The game features five main characters, Regina, Gail, Rick, and Cooper, who are agents sent by a secret organization to investigate a science research facility, and Dr. Edward Kirk, who is the scientist at the facility.
On reaching the facility, they encounter dinosaurs and are attacked by them, and they now have to find a way to survive and escape the facility.
This Video Game is a survival horror video game produced by Shinji Mikami and designed by Shu Takumi, Kuniomi Matsushita, and Hiroyuki Kobayashi. It is played by a single player and is one of the 1999 video games released during that period.
Like a mix between Jurassic Parkand Doom, the classic survival horror game Dino Crisis is an exciting experience with a frightening twist. While attempting to recover a rogue scientist on a remote island, a team of special agents find themselves face to face with prehistoric monsters.
Celebrated for its cutting edge gameplay, Dino Crisis is still very much a product of its time when it comes to a fixed camera angle and somewhat clunky controls.
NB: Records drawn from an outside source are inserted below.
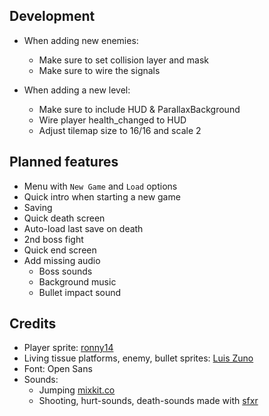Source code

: 
## Development
* When adding new enemies:
    * Make sure to set collision layer and mask
    * Make sure to wire the signals

* When adding a new level:
    * Make sure to include HUD & ParallaxBackground
    * Wire player health_changed to HUD
    * Adjust tilemap size to 16/16 and scale 2



## Planned features
* Menu with `New Game` and `Load` options
* Quick intro when starting a new game
* Saving
* Quick death screen
* Auto-load last save on death
* 2nd boss fight
* Quick end screen
* Add missing audio
    * Boss sounds
    * Background music
    * Bullet impact sound


## Credits
* Player sprite: [ronny14](https://www.youtube.com/user/pizzaguy14)
* Living tissue platforms, enemy, bullet sprites: [Luis Zuno](https://www.patreon.com/ansimuz)
* Font: Open Sans
* Sounds:
    * Jumping [mixkit.co](https://mixkit.co/free-sound-effects)
    * Shooting, hurt-sounds, death-sounds made with [sfxr](https://sfxr.me)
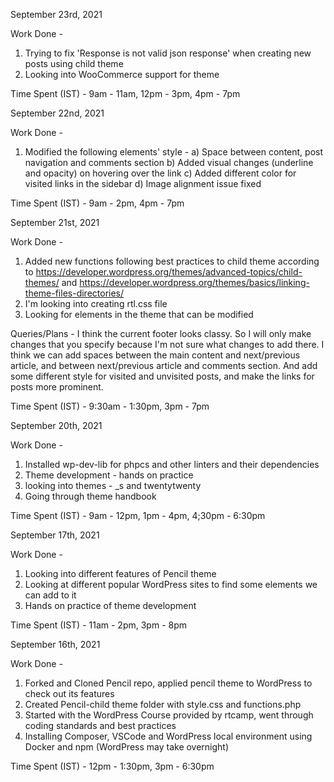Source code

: September 23rd, 2021

Work Done -

1. Trying to fix 'Response is not valid json response' when creating new posts using child theme
2. Looking into WooCommerce support for theme

Time Spent (IST) - 9am - 11am, 12pm - 3pm, 4pm - 7pm

September 22nd, 2021

Work Done -

1. Modified the following elements' style -
   a) Space between content, post navigation and comments section
   b) Added visual changes (underline and opacity) on hovering over the link
   c) Added different color for visited links in the sidebar
   d) Image alignment issue fixed

Time Spent (IST) - 9am - 2pm, 4pm - 7pm

September 21st, 2021

Work Done -

1. Added new functions following best practices to child theme according to
   https://developer.wordpress.org/themes/advanced-topics/child-themes/ and https://developer.wordpress.org/themes/basics/linking-theme-files-directories/
2. I'm looking into creating rtl.css file
3. Looking for elements in the theme that can be modified

Queries/Plans -
I think the current footer looks classy. So I will only make changes that you specify because I'm not sure what changes to add there. I think we can add spaces between the main content and next/previous article, and between next/previous article and comments section. And add some different style for visited and unvisited posts, and make the links for posts more prominent.

Time Spent (IST) - 9:30am - 1:30pm, 3pm - 7pm

September 20th, 2021

Work Done -

1. Installed wp-dev-lib for phpcs and other linters and their dependencies
2. Theme development - hands on practice
3. looking into themes - \_s and twentytwenty
4. Going through theme handbook

Time Spent (IST) - 9am - 12pm, 1pm - 4pm, 4;30pm - 6:30pm

September 17th, 2021

Work Done -

1. Looking into different features of Pencil theme
2. Looking at different popular WordPress sites to find some elements we can add to it
3. Hands on practice of theme development

Time Spent (IST) - 11am - 2pm, 3pm - 8pm

September 16th, 2021

Work Done -

1. Forked and Cloned Pencil repo, applied pencil theme to WordPress to check out its features
2. Created Pencil-child theme folder with style.css and functions.php
3. Started with the WordPress Course provided by rtcamp, went through coding standards and best practices
4. Installing Composer, VSCode and WordPress local environment using Docker and npm (WordPress may take overnight)

Time Spent (IST) - 12pm - 1:30pm, 3pm - 6:30pm
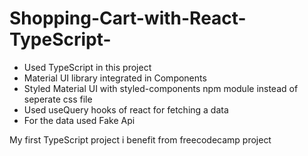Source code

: # Shopping-Cart-with-React-TypeScript-

- Used TypeScript in this project
- Material UI library integrated in Components
- Styled Material UI with styled-components npm module instead of seperate css file
- Used useQuery hooks of react for fetching a data
- For the data used Fake Api 

My first TypeScript project i benefit from freecodecamp project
Aside from that, the primordial nature of the game is reminiscent of Prey, and the player always feels somewhat helpless when fighting against the game's many dinosaurs.
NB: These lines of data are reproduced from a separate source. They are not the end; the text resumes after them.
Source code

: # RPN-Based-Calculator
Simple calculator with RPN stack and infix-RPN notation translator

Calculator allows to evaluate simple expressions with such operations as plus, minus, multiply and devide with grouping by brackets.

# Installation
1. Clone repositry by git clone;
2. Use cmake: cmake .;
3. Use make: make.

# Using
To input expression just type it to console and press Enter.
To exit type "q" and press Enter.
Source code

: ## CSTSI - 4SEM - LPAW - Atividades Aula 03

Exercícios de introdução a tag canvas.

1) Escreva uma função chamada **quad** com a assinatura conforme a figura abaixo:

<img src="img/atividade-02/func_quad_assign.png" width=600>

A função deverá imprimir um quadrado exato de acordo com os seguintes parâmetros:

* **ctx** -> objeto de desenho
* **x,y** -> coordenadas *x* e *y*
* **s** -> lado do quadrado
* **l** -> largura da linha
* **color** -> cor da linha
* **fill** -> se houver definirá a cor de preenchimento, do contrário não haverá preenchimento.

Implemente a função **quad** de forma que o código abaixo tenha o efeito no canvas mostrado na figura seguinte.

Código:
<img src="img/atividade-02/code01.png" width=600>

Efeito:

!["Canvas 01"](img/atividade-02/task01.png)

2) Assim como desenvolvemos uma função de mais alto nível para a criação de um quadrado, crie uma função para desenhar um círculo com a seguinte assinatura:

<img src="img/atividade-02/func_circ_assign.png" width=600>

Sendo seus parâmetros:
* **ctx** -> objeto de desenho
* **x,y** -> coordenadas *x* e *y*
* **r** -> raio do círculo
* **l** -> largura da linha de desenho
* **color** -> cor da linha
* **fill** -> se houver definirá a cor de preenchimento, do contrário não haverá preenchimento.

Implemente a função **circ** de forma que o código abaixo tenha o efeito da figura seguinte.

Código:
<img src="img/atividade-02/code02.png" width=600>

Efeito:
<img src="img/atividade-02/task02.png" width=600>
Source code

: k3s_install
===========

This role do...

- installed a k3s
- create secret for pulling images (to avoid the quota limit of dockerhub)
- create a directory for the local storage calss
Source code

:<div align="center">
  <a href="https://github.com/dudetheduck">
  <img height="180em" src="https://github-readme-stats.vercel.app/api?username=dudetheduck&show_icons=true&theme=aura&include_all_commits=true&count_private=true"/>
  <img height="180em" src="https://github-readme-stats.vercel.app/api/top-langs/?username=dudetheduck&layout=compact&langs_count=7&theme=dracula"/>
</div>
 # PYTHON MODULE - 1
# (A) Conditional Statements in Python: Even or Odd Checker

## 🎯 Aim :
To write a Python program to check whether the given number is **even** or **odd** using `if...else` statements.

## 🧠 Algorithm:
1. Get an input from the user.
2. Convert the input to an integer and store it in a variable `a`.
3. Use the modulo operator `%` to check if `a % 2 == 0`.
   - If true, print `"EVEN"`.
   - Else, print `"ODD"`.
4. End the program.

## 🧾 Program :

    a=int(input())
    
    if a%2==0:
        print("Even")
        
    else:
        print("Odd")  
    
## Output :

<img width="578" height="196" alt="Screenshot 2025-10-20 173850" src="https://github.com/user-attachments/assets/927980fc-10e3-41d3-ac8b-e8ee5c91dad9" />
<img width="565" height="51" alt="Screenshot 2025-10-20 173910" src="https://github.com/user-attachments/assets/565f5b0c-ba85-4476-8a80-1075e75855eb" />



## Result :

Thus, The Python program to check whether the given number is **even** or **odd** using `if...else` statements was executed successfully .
Capcom's Dino Crisis made a massive impact on the original PlayStation at a time when survival horror games were in full swing. Utilizing the same fixed camera engine as Resident Evil, it held crossover appeal for gamers who wanted something different to fight besides zombies and giant snakes.
Dino Crisis may not look like much by today's standards, but it was sheer, unadulterated heart attack material for classic gamers stalked by velociraptors in claustrophobic hallways, or eaten alive by lumbering, limited-poly T-Rexes!